Grab nth occurrence in between two patterns using awk or sed

Question

I have an issue where I want to parse through the output from a file and I want to grab the nth occurrence of text in between two patterns preferably using awk or sed

category
1
s
t
done
category
2
n
d
done
category
3
r
d
done
category
4
t
h
done

Let's just say for this example I want to grab the third occurrence of text in between category and done, essentially the output would be

category
3
r
d
done

Answer 1

This might work for you (GNU sed):

'sed -n '/category/{:a;N;/done/!ba;x;s/^/x/;/^x\{3\}$/{x;p;q};x}' file

Turn off automatic printing by using the -n option. Gather up lines between category and done.
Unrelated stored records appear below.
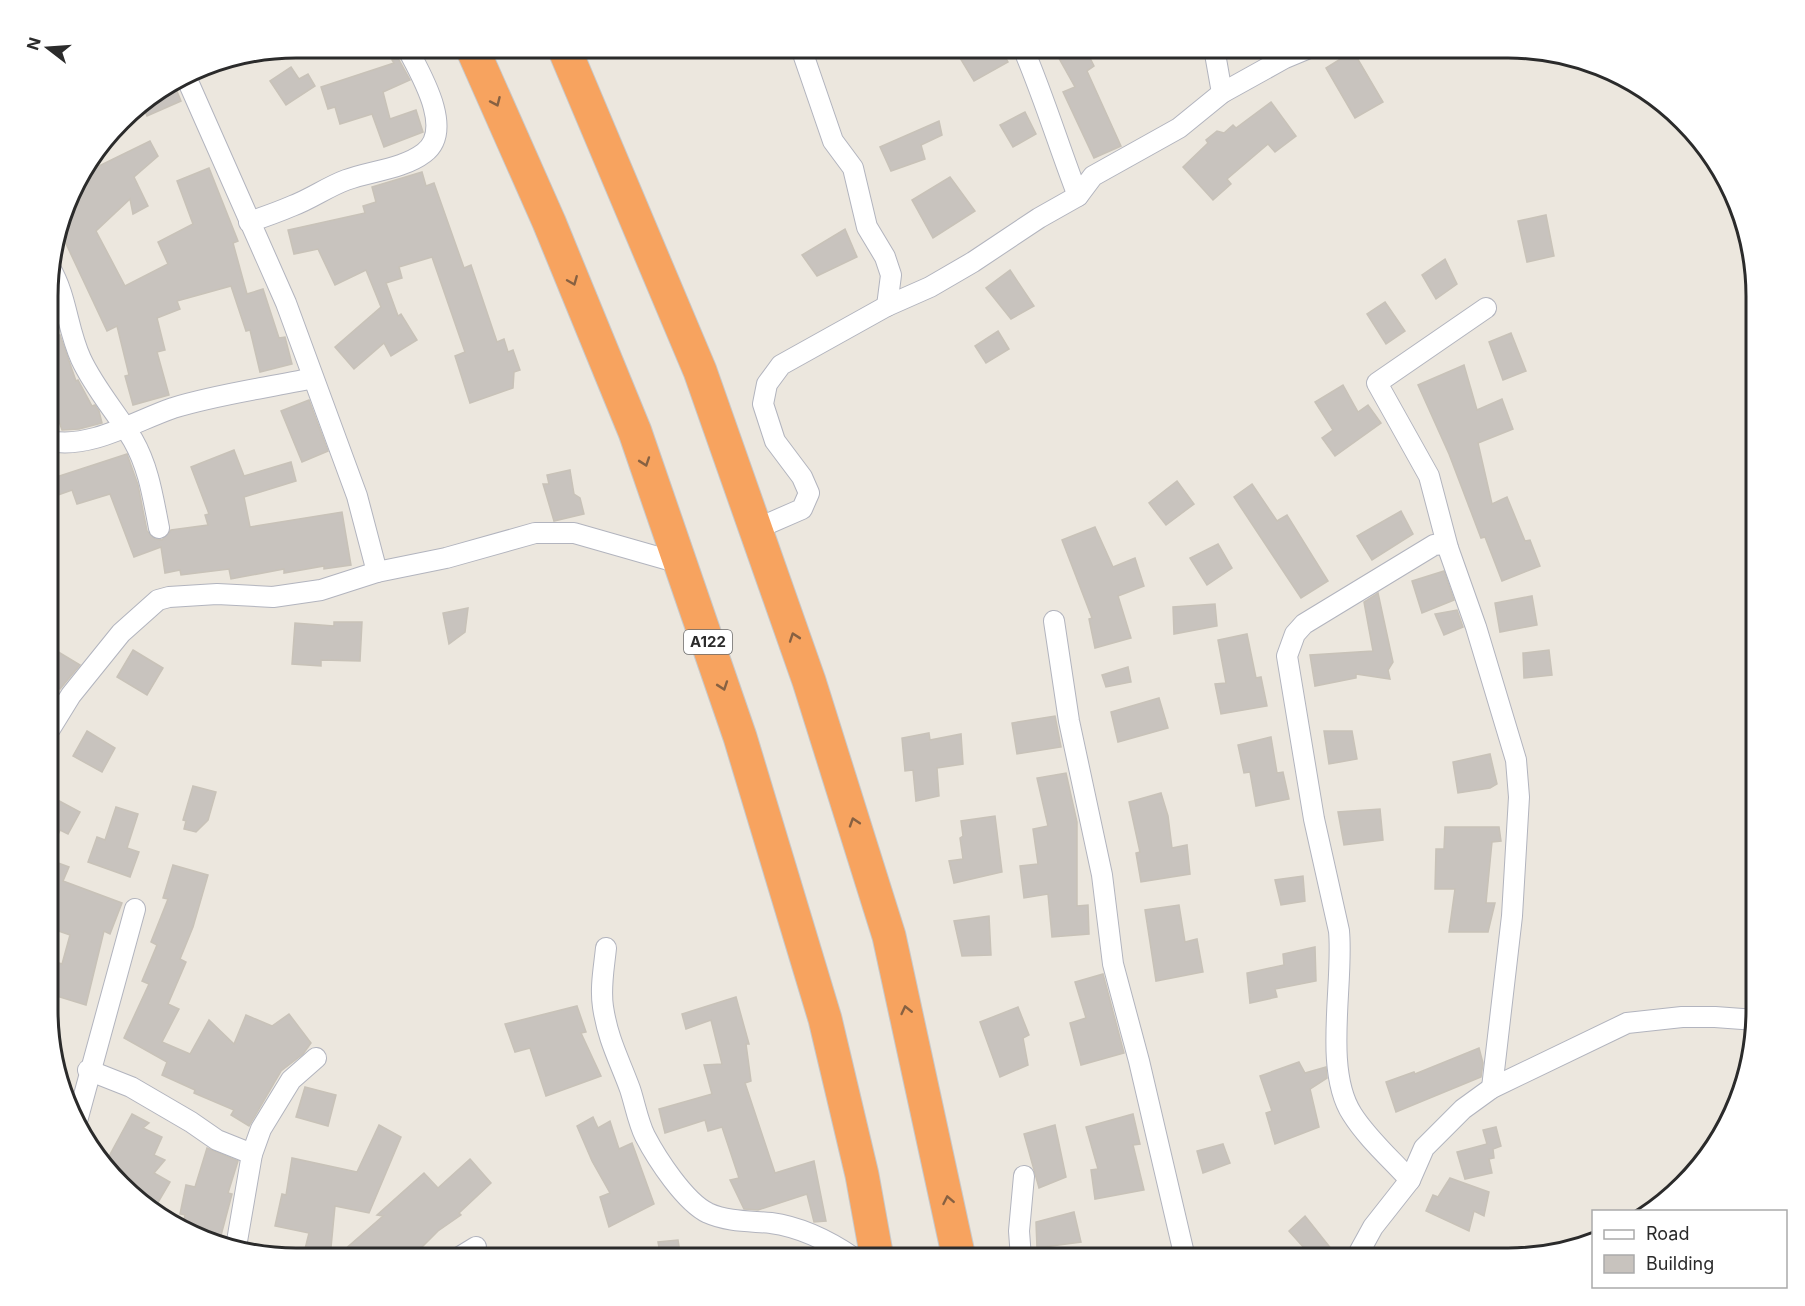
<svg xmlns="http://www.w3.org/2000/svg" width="1805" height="1306" font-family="Inter,sans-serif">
<rect width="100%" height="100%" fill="#ece7de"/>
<!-- building -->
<g fill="#c8c3be" stroke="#c8c2b8" stroke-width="1.5">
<path d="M954,48H1000L1008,62L974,81Z"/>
<path d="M1065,48H1085L1094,66L1087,71L1121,146L1094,158L1063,92L1075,87L1056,53Z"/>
<path d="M1353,51L1383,102L1355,118L1326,68Z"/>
<path d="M398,58L410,80L383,92L390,119L416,110L423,132L384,147L372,114L340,124L335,107L328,109L321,87L394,63L392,60Z"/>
<path d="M291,67L299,79L308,74L315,86L286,105L270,81Z"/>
<path d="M174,84L181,101L147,116L142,104Z"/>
<path d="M1271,102L1296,136L1275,152L1268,144L1227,179L1231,184L1213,200L1183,167L1208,143L1206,140L1217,131L1224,133L1233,125L1236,128Z"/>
<path d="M1025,112L1036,134L1013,147L1000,125Z"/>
<path d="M939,121L942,135L921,145L925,159L891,171L880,147Z"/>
<path d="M150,141L158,156L134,177L148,206L133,214L130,199L96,231L125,286L168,264L158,242L193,224L177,181L209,168L238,241L233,243L247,294L263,289L279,338L285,337L292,364L260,372L250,330L246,331L231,286L177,301L180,309L157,318L165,350L157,352L169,395L133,405L125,376L129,375L117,326L107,331L60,231L74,186L96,158L99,166Z"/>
<path d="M422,172L426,186L434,183L464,268L471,265L497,342L504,339L508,352L513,350L520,370L514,372L513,388L470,403L455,356L465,352L432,257L399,267L402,278L386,283L398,316L401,314L417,340L391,356L384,343L354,369L335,347L381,307L366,270L335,285L318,249L294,254L288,230L365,213L363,206L376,202L372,187Z"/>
<path d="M950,177L975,211L933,238L912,200Z"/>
<path d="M1546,215L1554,256L1527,262L1518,221Z"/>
<path d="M845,229L857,257L817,276L802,255Z"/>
<path d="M1445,259L1457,284L1436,299L1422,275Z"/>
<path d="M1010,270L1034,306L1011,319L986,288Z"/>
<path d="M1385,302L1405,331L1386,344L1367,314Z"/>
<path d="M998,331L1009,349L986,363L975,346Z"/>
<path d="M1511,333L1526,371L1503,380L1489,342Z"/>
<path d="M60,335L76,381L78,380L92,406L95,405L99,411L102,423L79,429L62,430L50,395V338Z"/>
<path d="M1464,365L1477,410L1502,399L1513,429L1478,443L1492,504L1507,497L1525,541L1530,540L1540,566L1502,581L1485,537L1481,538L1449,454L1418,385Z"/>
<path d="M1343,385L1358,412L1368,405L1381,423L1335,456L1322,438L1333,430L1315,402Z"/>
<path d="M309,400L328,451L302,462L281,411Z"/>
<path d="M234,450L244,476L291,462L296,481L244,497L250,527L342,512L351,565L324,569V566L284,573V569L231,579L229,569L181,575L180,570L165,573L161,547L134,557L110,494L77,504L72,490L50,498V479L127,454L138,485L147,531L155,539L162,540L171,530L208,525L205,515L209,514L191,467Z"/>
<path d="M570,470L574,494L580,498L584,514L554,521L543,484H549L547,475Z"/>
<path d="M1177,481L1194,504L1166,525L1149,503Z"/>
<path d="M1252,484L1277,521L1287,515L1328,581L1301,598L1234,497Z"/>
<path d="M1401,511L1413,534L1372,560L1357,536Z"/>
<path d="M1095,527L1113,567L1135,558L1144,586L1118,596L1131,638L1095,648L1089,619L1092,618L1062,540Z"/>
<path d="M1218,544L1232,568L1207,585L1190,558Z"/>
<path d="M1444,571L1454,600L1422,613L1412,581Z"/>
<path d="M1378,593L1393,662L1388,670L1390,679L1356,674V678L1315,686L1310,655L1373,651L1364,602Z"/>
<path d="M1532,596L1537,625L1500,632L1495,603Z"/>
<path d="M1215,604L1217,626L1174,634L1173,607Z"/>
<path d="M468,608L465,632L449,644L443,613Z"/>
<path d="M1457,610L1463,627L1444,635L1435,614Z"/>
<path d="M334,622H362L360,661L321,660V666L292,664L295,623L334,626Z"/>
<path d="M1247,634L1256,678L1261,677L1267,706L1221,714L1215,684L1226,683L1218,640Z"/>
<path d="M50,647L80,665L60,689L50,683Z"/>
<path d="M133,650L163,668L147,695L117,677Z"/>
<path d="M1549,650L1552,675L1524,678L1523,653Z"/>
<path d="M1128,667L1131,682L1106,687L1102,675Z"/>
<path d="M1159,698L1168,728L1118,742L1111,712Z"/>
<path d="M1055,716L1061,747L1017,754L1012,723Z"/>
<path d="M87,731L115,748L102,772L73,756Z"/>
<path d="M1324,731H1352L1357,759L1329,764Z"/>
<path d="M929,733L930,740L961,734L963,764L937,768L939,796L916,801L913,770L905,771L902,738Z"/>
<path d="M1271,737L1277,773L1283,772L1289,799L1256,806L1250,772L1244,773L1238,745Z"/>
<path d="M1490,754L1497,784L1490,788L1458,793L1453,762Z"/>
<path d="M1066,773L1077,822V906L1088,905L1089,934L1052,937L1048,894L1024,898L1020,866L1038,864L1033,829L1048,826L1037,778Z"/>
<path d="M193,786L216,792L208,820L196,832L184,829L186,821L183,820Z"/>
<path d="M1161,793L1168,816L1172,848L1187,845L1190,874L1141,882L1136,853L1140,852L1129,802Z"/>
<path d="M50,796L80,812L68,834L60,830L50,853Z"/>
<path d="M116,807L138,814L127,848L139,852L130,877L88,862L97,837L105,840Z"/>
<path d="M1380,809L1383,840L1344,845L1338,812Z"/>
<path d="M995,816L1002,872L954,883L949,861L963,859L960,838L963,836L961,821Z"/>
<path d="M1445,827H1499L1501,841L1492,842L1486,903H1495L1488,932H1449L1455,889H1435L1436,849H1444Z"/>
<path d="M50,860L69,867L63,881L122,903L110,934L104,931L86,1005L50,994V960L62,964L70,935L50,928Z"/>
<path d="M173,865L208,875L193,927L180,959L186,962L168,1004L179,1009L162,1042L190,1054L209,1020L234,1044L246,1015L272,1026L289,1014L311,1043L303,1054L281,1071L249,1126L231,1115L234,1110L194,1093L195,1090L162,1075L167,1062L124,1038L149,984L142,981L157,945L151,942L168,899L163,898Z"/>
<path d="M1303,876L1305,901L1281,905L1275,880Z"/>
<path d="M1179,905L1185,942L1197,939L1203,972L1156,981L1145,910Z"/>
<path d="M989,916L991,955L962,956L954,921Z"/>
<path d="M1315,947L1316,981L1275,989L1277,997L1250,1003L1247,973L1284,965L1283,954Z"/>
<path d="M1103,974L1124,1053L1081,1065L1070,1023L1086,1018L1075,982Z"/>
<path d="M736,997L749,1044H746L751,1081L745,1083L775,1173L814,1161L826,1221L814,1222L807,1194L758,1210L744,1209L730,1180L739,1178L722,1127L708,1131L705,1120L665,1133L659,1109L712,1094L704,1065L722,1064L711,1020L686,1029L682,1014Z"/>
<path d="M577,1006L586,1032L581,1033L601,1076L546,1096L530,1048L515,1052L505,1024Z"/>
<path d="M1018,1007L1029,1035L1023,1038L1028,1065L1000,1077L980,1022Z"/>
<path d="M1479,1048L1483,1063L1481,1077L1396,1112L1386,1082L1414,1072L1415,1074Z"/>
<path d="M1299,1062L1305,1073L1326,1067L1327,1078L1310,1089L1319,1127L1275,1144L1266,1113L1272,1111L1260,1076Z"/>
<path d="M305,1087L336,1095L328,1126L296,1117Z"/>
<path d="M132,1114L149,1123L143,1128L162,1137L154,1155L165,1160L154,1173L170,1182L153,1211L145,1206L106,1162Z"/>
<path d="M1133,1114L1140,1144L1133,1145L1144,1190L1095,1199L1091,1170L1098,1169L1086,1127Z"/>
<path d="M593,1117L598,1128L610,1121L619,1149L632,1143L654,1204L609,1227L600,1197L610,1193L592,1161L577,1126Z"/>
<path d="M379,1125L401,1137L369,1213L335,1206L330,1258L303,1257L309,1233L275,1226L282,1194L286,1195L292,1158L357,1172Z"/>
<path d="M1055,1125L1066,1177L1039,1188L1024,1134Z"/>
<path d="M1496,1127L1501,1146L1493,1149L1494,1158L1489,1159L1492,1173L1465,1179L1457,1152L1487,1144L1483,1130Z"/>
<path d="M1223,1144L1230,1163L1203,1173L1197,1151Z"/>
<path d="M207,1148L238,1161L228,1193L232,1194L219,1243L202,1239L182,1228L185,1215L180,1214L186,1185L195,1187Z"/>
<path d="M470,1159L491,1183L459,1213L461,1215L438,1231L411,1258H335L383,1216L377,1215L424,1173L438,1188Z"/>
<path d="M1450,1178L1489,1192L1484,1216L1474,1211L1469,1231L1426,1211L1433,1195L1438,1197Z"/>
<path d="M1074,1212L1081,1242L1037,1248L1036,1222Z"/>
<path d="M1305,1216L1333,1251L1324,1258H1313L1289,1231Z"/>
<path d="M678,1240L681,1258H661L658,1242Z"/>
</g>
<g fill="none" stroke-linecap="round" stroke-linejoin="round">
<defs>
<g id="street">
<path d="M801,48L833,141L853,168L867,227L885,257L891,275L887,306"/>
<path d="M1023,48C1044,97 1059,147 1078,196"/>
<path d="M1214,48L1222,93"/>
<path d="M186,77L286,303L357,496L377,572"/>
<path d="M249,222C264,217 278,212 292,206C311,199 327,187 346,180C370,171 403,169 424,153C455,130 420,73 407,48"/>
<path d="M50,268C67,296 67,329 81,359C95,389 116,412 133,440C149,468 153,498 159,528"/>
<path d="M1486,308L1377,383L1429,476L1448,548L1476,627L1516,760L1519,797L1512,916L1492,1088"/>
<path d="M50,441C91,449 135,421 173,408C218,394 267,388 313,378"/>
<path d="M756,529L802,509L809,493L802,477L775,441L763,404L767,384L781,365L887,306L930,287L973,262L1039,218L1078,196L1093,176L1179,128L1222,93L1285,58L1309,48"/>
<path d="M1054,621L1069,721L1102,875L1113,964L1139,1061L1185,1258"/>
<path d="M50,729L71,695L121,633L158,600L169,597L217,594L273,597L321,590L377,572L446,558L535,533H574L679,563"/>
<path d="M606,948C604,968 600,987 603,1007C608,1040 619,1059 630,1089C635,1104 638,1122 645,1136C657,1159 685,1202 708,1213C728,1222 750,1221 771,1223C801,1227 829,1241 854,1258"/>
<path d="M88,1070L131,1087L191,1122L217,1140L252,1154"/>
<path d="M77,1121L135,909"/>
<path d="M1410,1180C1391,1159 1367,1138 1352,1114C1323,1069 1344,983 1339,931L1314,819L1287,656L1295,634L1304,624L1434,545L1442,544L1448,548"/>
<path d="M236,1247L252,1154L261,1129L291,1080L316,1058"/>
<path d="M458,1258L476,1247"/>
<path d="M1021,1258L1019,1231L1024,1176"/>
<path d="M1356,1258L1373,1227L1410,1180L1424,1148L1463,1109L1492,1088L1627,1023L1682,1017H1715L1756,1020"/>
</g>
<g id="highway">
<path d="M472,48L549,222L635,432L740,737L825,1019L862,1175L877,1258"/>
<path d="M564,48L700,371L809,681L889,936L959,1258"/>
</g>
</defs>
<!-- street casing -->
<use href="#street" stroke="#b2b4be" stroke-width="22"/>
<!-- highway casing -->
<use href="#highway" stroke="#c8c8c8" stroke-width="35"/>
<!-- street -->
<use href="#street" stroke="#fff" stroke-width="20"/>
<!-- highway -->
<use href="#highway" stroke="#f7a35f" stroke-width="33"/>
</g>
<!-- one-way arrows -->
<defs><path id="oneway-chevron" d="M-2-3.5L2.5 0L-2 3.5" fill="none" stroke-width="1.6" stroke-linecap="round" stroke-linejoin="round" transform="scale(1.5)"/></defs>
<g stroke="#876142">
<use href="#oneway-chevron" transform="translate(496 102) rotate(66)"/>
<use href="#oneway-chevron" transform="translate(573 281) rotate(68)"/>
<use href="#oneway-chevron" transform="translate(645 462) rotate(71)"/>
<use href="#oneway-chevron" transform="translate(794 637) rotate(-109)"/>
<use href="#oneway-chevron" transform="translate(723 686) rotate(71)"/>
<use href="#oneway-chevron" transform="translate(854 822) rotate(-108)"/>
<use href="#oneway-chevron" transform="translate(906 1010) rotate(-103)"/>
<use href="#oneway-chevron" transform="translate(948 1200) rotate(-101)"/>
</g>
<g text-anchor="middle" stroke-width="4.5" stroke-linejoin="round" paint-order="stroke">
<!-- shield labels -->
<rect fill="#fff" stroke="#6b6b6b" stroke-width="1.5" x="684" y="630" width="48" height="24" rx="4.5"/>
<g font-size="15" font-weight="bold" fill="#2b2b2b">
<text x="708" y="647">A122</text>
</g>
</g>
<!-- crop -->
<path d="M0 0H1805V1306H0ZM296 58H1508A238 238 0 0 1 1746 296V1010A238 238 0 0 1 1508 1248H296A238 238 0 0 1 58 1010V296A238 238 0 0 1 296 58Z" fill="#fff" fill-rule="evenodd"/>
<path fill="none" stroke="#2b2b2b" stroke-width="3" d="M296 58H1508A238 238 0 0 1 1746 296V1010A238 238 0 0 1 1508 1248H296A238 238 0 0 1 58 1010V296A238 238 0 0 1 296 58Z"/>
<!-- legend -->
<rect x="1592" y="1210" width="195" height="78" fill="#ffffff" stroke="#aaaaaa" stroke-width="1.5"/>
<rect x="1604" y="1230" width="30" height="9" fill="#ffffff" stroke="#aaaaaa" stroke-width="1.5"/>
<text x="1646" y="1240" font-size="18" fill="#2b2b2b">Road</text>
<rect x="1604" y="1255" width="30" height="18" fill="#c8c3be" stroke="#aaaaaa" stroke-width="1.5"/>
<text x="1646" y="1270" font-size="18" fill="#2b2b2b">Building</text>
<!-- north arrow -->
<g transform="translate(48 48) rotate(287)" stroke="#ffffff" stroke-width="4.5" paint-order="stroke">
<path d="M0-4.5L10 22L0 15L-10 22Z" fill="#2b2b2b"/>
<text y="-9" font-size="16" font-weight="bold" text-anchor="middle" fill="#2b2b2b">N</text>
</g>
</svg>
Store a counter in the hold space and when it reaches 3 print the collection in the pattern space and quit.

Or if you prefer awk:

awk  '/^category/,/^done/{if(++m==1)n++;if(n==3)print;if(/^done/)m=0}'  file

Answer 2

Try doing this :

 awk -v n=3 '/^category/{l++} (l==n){print}' file.txt

Or more cryptic :

awk -v n=3 '/^category/{l++} l==n' file.txt

If your file is big :

awk -v n=3 '/^category/{l++} l>n{exit} l==n' file.txt

Answer 3

If your file doesn't contain any null characters, here's on way using GNU sed. This will find the third occurrence of a pattern range. However, you can easily modify this to get any occurrence you'd like.

sed -n '/^category/ { x; s/^/\x0/; /^\x0\{3\}$/ { x; :a; p; /done/q; n; ba }; x }' file.txt

Results:

category
3
r
d
done

Explanation:

Turn off default printing with the -n switch. Match the word 'category' at the start of a line. Swap the pattern space with the hold space and append a null character to the start of the pattern. In the example, if the pattern then contains two leading null characters, pull the pattern out of holdspace. Now create a loop and print the contents of the pattern space until the last pattern is matched. When this last pattern is found, sed will quit. If it's not found sed will continue to read the next line of input in and continue in its loop.